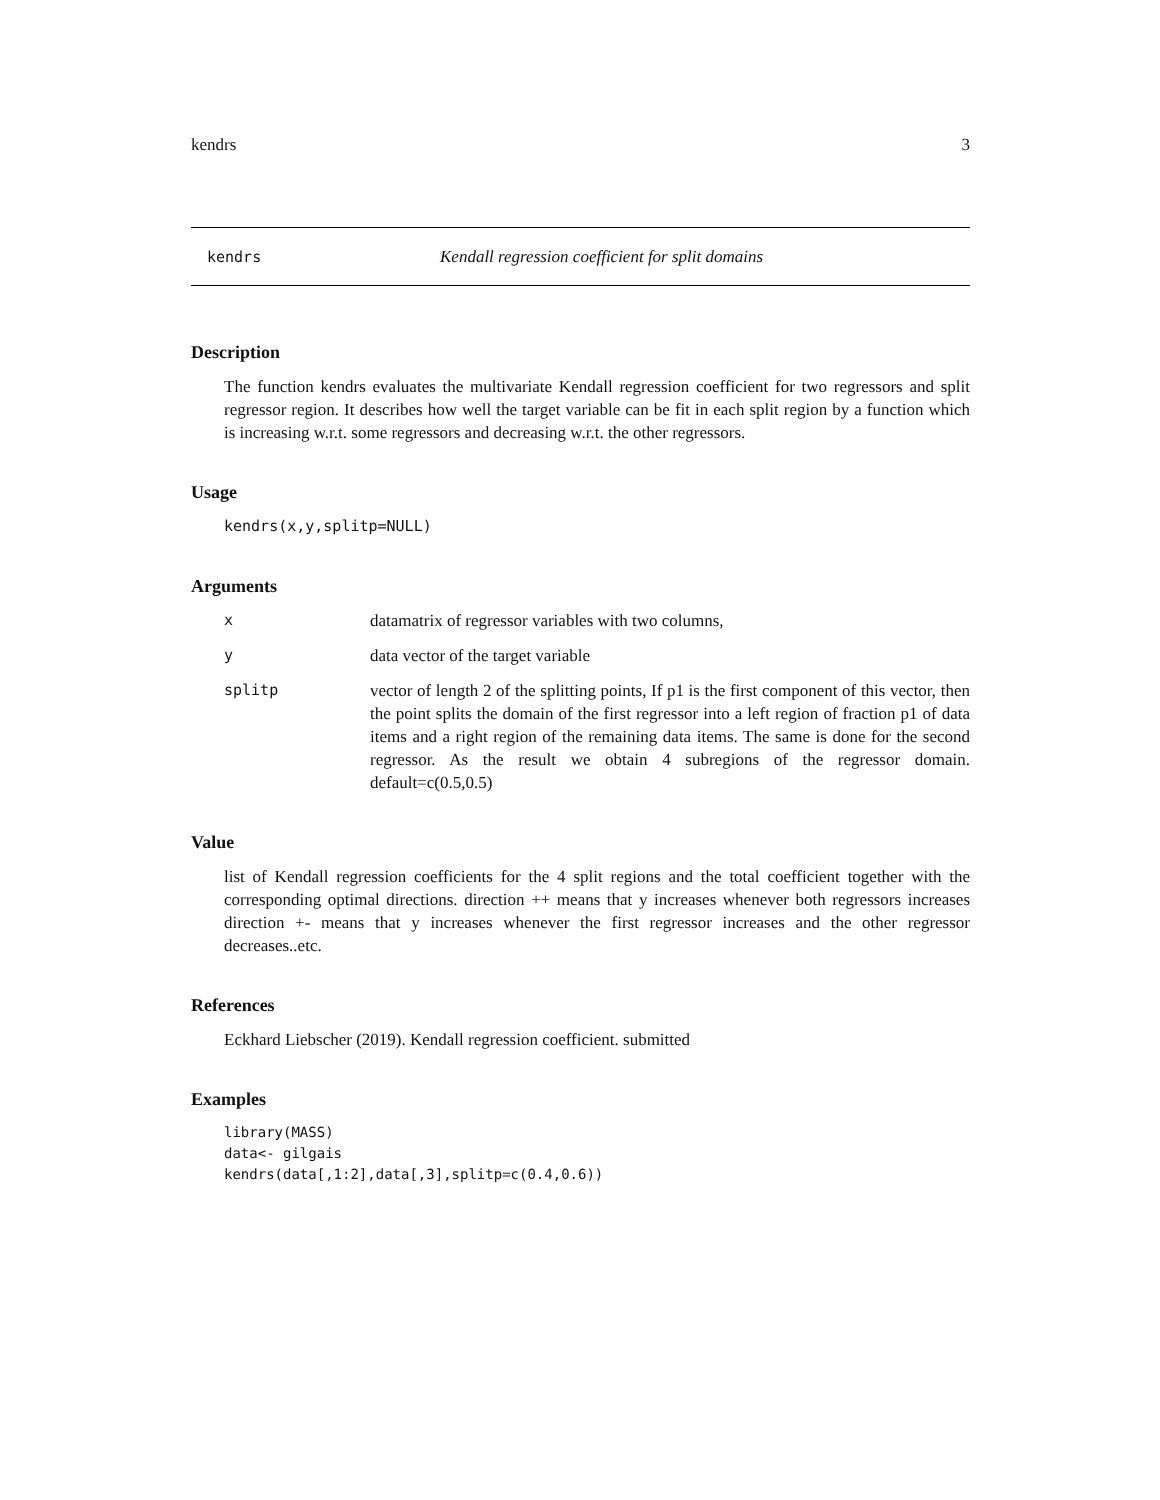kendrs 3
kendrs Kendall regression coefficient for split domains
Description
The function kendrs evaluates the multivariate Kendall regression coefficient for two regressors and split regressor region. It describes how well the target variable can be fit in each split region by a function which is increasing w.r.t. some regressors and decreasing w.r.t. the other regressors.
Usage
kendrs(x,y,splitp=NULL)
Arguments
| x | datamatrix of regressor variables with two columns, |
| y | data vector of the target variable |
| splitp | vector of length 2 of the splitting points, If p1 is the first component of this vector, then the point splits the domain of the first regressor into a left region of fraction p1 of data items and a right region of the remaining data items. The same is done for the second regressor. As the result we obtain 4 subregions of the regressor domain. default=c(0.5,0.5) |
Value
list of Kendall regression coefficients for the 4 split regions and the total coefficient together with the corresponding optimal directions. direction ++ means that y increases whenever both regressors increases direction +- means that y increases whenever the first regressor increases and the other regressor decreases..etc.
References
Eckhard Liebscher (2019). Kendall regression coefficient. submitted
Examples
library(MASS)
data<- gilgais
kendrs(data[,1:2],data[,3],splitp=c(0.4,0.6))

---------------

● WHAT TO WORK ON: Every line above should be transcribed exactly, though no image should be carried over.

● EXERCISE RESULT:
kendrs 3
kendrs Kendall regression coefficient for split domains
Description
The function kendrs evaluates the multivariate Kendall regression coefficient for two regressors and split regressor region. It describes how well the target variable can be fit in each split region by a function which is increasing w.r.t. some regressors and decreasing w.r.t. the other regressors.
Usage
kendrs(x,y,splitp=NULL)
Arguments
| x | datamatrix of regressor variables with two columns, |
| y | data vector of the target variable |
| splitp | vector of length 2 of the splitting points, If p1 is the first component of this vector, then the point splits the domain of the first regressor into a left region of fraction p1 of data items and a right region of the remaining data items. The same is done for the second regressor. As the result we obtain 4 subregions of the regressor domain. default=c(0.5,0.5) |
Value
list of Kendall regression coefficients for the 4 split regions and the total coefficient together with the corresponding optimal directions. direction ++ means that y increases whenever both regressors increases direction +- means that y increases whenever the first regressor increases and the other regressor decreases..etc.
References
Eckhard Liebscher (2019). Kendall regression coefficient. submitted
Examples
library(MASS)
data<- gilgais
kendrs(data[,1:2],data[,3],splitp=c(0.4,0.6))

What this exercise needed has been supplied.